▶ _Work instruction_:
In one to three sentences, explain how the exhibition text says Jennifer Bueno's work affects viewers, including what it leads them toward and what it leads them away from.

▶ _Excerpted text_:
The exhibition explores the essential thresholds between the seen and the unseen, with each artist using glass to articulate the theme of ascension. Through their distinct practices, the artists propose that true ascension is not only flight or physical escape from a fragile planet, but fundamentally a transformation of consciousness—a radical shift toward heightened perception, empathy, and possibility.
For Jennifer Bueno, this ascension begins with the physical environment and stretches outward into space. Her luminous glass and painted forms translate the felt, intimate bond between the body and its environment into ethereal, suspended spaces. Through the synthesis of glass and evocative media, Bueno makes visible the invisible energies that sustain life, urging viewers toward an elevation of awareness rather than an abandonment of Earth. Her surfaces suggest an ecology of spirit, where the boundary between self and atmosphere dissolves.
Kimberly Thomas propels that ascent inward and psychologically. Through kinetic flameworked and mixed-media sculptures that merge realism with dark fantasy, she examines the human desire to transcend corruption, fear, and societal constraint. Her works visually capture the chaotic, fierce struggle required for deep personal change. In her universe, ascension is rebellion—a necessary, creative act of shedding imposed forms. She asks what it means to evolve beyond the corrupting weight of human constraint.
With Kit Paulson, ascension takes on an intellectual and spiritual precision. Her intricate glass constructions recall instruments of measurement, flight, and ritual, merging scientific curiosity with mythic longing. Her works operate like precise, visual diagrams of transcendence—the fragile, complex systems of knowledge and inner life. Through meticulous craftsmanship, Paulson makes visible the delicate balance between containment and release, the body and the infinite.
Together, these three artists imagine what it means to rise—emotionally, philosophically, and cosmically—from a planet in crisis. In Ascension, escape is not avoidance but an evolution.

▶ _Stored data entries_:
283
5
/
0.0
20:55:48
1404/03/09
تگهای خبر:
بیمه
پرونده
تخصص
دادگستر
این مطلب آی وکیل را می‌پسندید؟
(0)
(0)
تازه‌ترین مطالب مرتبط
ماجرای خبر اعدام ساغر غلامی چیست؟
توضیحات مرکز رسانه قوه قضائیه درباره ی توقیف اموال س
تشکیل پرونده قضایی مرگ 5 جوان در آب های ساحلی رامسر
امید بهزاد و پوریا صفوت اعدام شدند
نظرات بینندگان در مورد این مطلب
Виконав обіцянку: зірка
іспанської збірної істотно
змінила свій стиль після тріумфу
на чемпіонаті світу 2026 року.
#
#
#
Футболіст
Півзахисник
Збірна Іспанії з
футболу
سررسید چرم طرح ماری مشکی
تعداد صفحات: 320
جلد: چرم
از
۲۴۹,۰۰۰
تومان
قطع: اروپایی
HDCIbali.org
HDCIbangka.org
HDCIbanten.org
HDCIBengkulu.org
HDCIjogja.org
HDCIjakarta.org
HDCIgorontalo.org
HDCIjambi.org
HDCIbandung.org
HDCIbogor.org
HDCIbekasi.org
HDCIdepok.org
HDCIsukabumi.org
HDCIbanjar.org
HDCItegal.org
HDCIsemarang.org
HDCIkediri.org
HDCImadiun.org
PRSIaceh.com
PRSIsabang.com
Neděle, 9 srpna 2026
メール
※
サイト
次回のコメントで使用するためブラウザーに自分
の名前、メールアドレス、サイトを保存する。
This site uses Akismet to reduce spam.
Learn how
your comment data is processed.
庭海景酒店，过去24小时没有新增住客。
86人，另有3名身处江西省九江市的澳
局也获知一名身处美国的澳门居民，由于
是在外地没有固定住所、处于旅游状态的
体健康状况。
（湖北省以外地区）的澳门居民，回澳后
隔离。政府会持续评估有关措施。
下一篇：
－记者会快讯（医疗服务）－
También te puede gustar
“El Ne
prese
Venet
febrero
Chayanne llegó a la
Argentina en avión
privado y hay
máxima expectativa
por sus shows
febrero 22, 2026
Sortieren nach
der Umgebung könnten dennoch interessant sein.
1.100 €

▶ _Solution for this exercise_:
By combining glass with evocative media, Bueno makes visible the invisible energies that sustain life. This urges viewers toward an elevation of awareness rather than an abandonment of Earth.